**Task requirements:**
Your answer must be an exact copy of the records below, with no pictures in it.

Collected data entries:
========
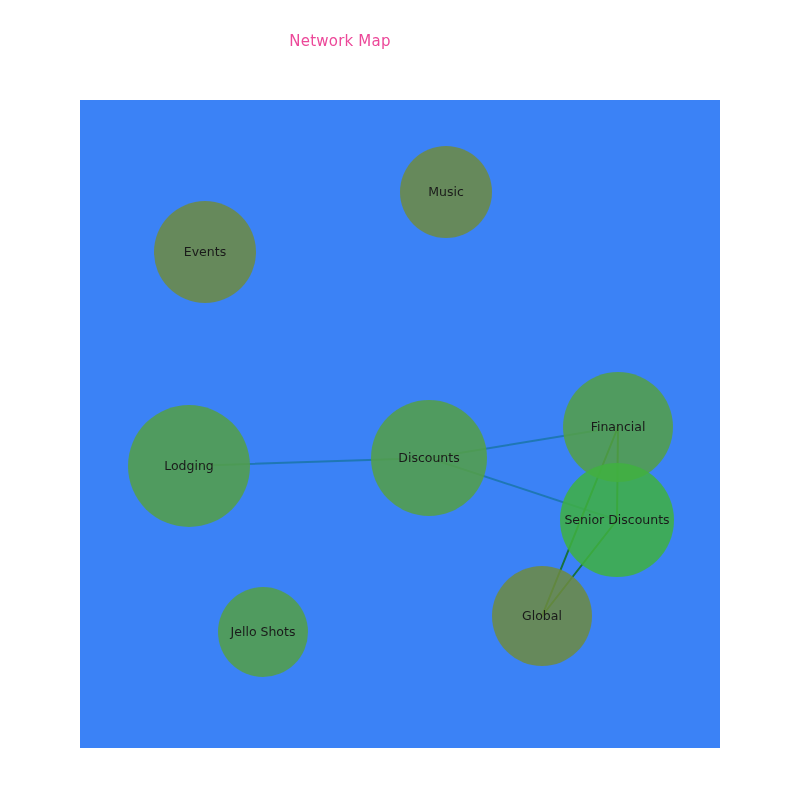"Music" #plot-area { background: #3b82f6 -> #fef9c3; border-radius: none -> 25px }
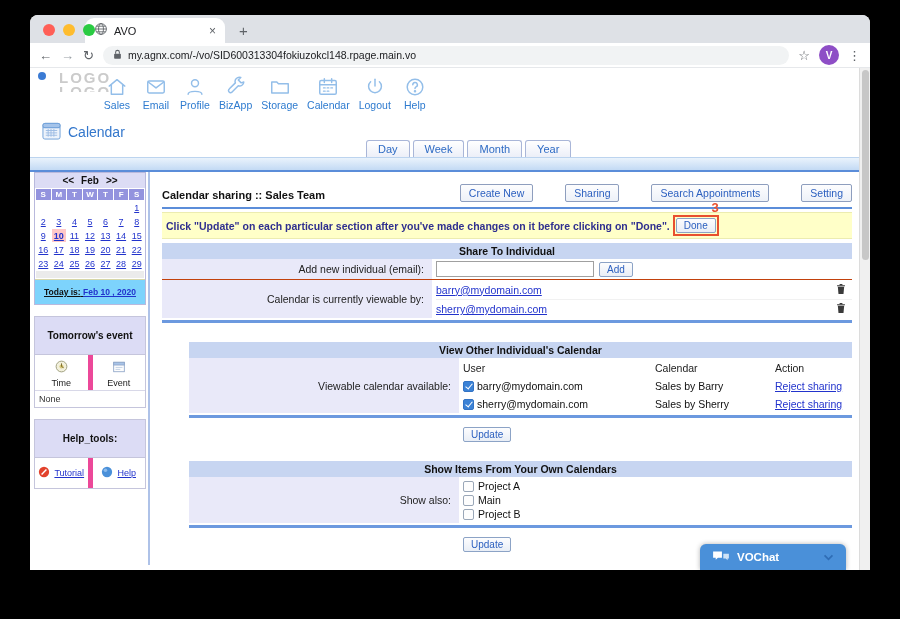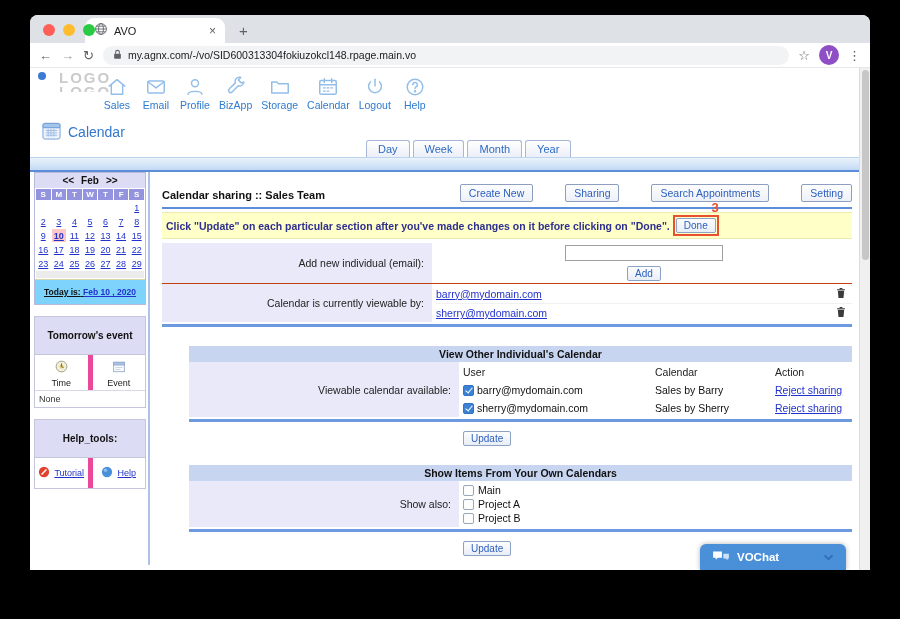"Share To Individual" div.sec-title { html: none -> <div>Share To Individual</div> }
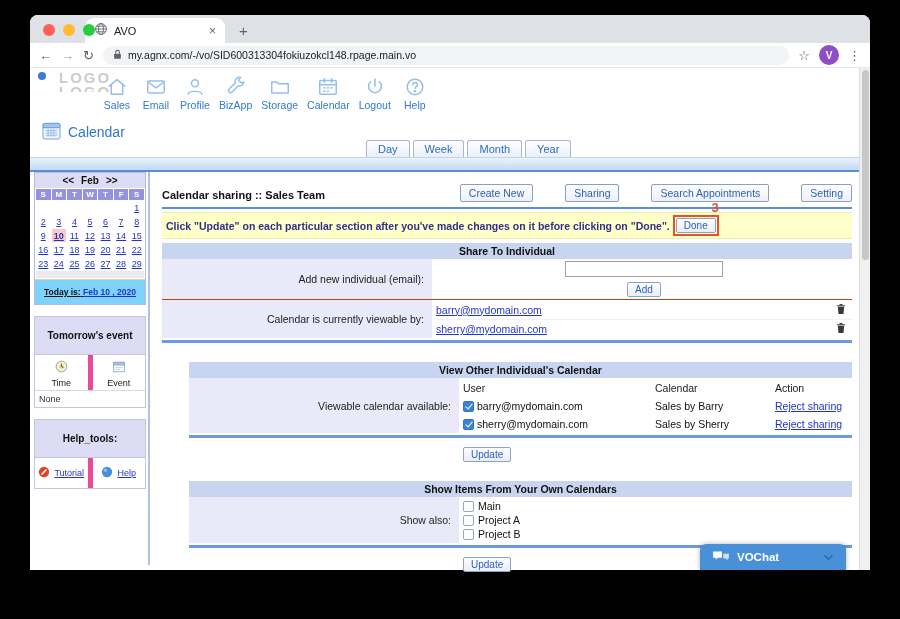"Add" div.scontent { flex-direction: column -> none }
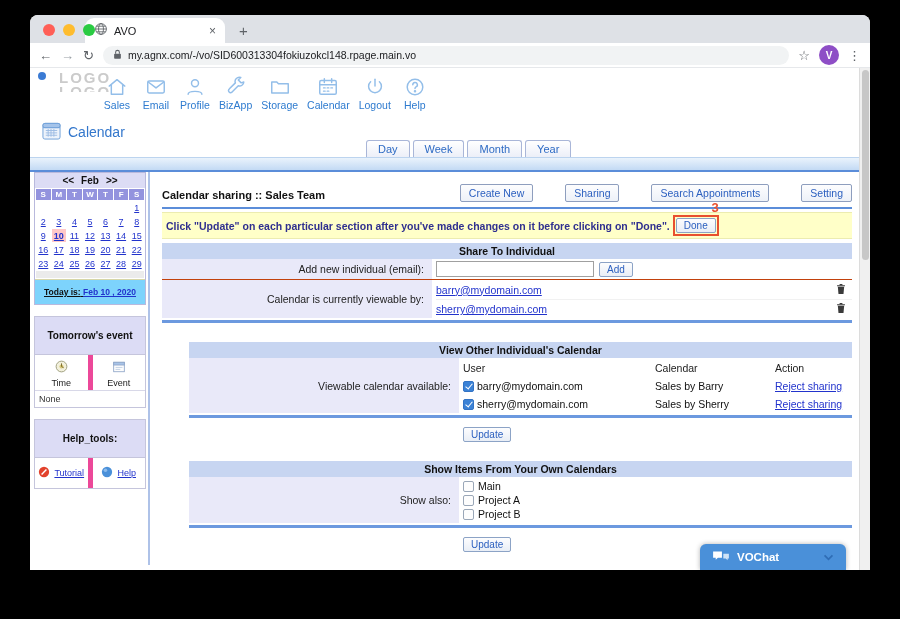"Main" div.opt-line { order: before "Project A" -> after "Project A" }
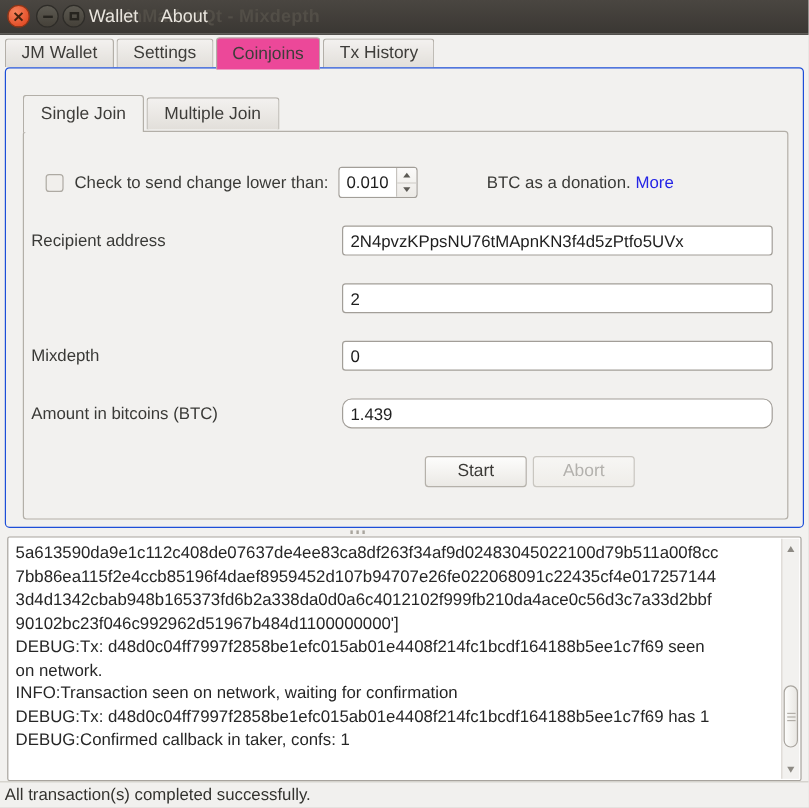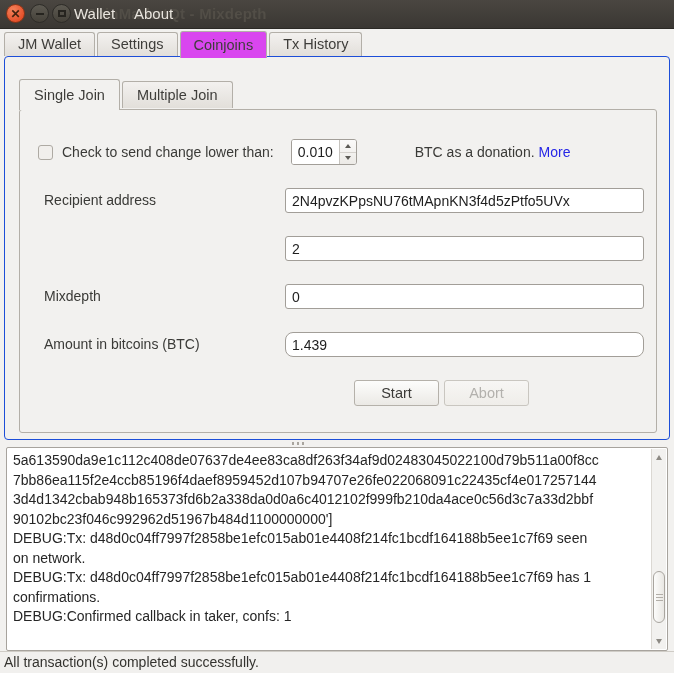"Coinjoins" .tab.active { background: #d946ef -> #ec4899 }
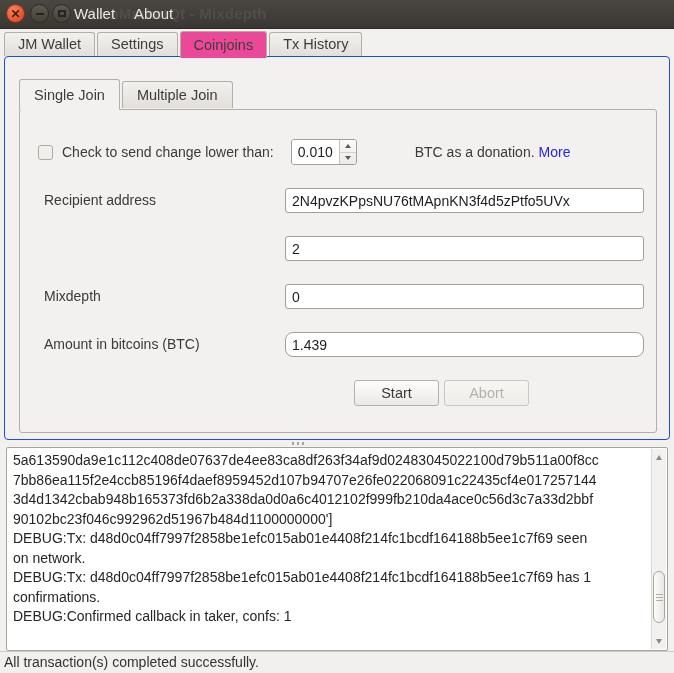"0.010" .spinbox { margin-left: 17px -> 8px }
========
**Output for this task:**
"Music" #plot-area { background: #3b82f6 -> #fef9c3; border-radius: none -> 25px }
"Share To Individual" div.sec-title { html: none -> <div>Share To Individual</div> }
"Add" div.scontent { flex-direction: column -> none }
"Main" div.opt-line { order: before "Project A" -> after "Project A" }
"Coinjoins" .tab.active { background: #d946ef -> #ec4899 }
"0.010" .spinbox { margin-left: 17px -> 8px }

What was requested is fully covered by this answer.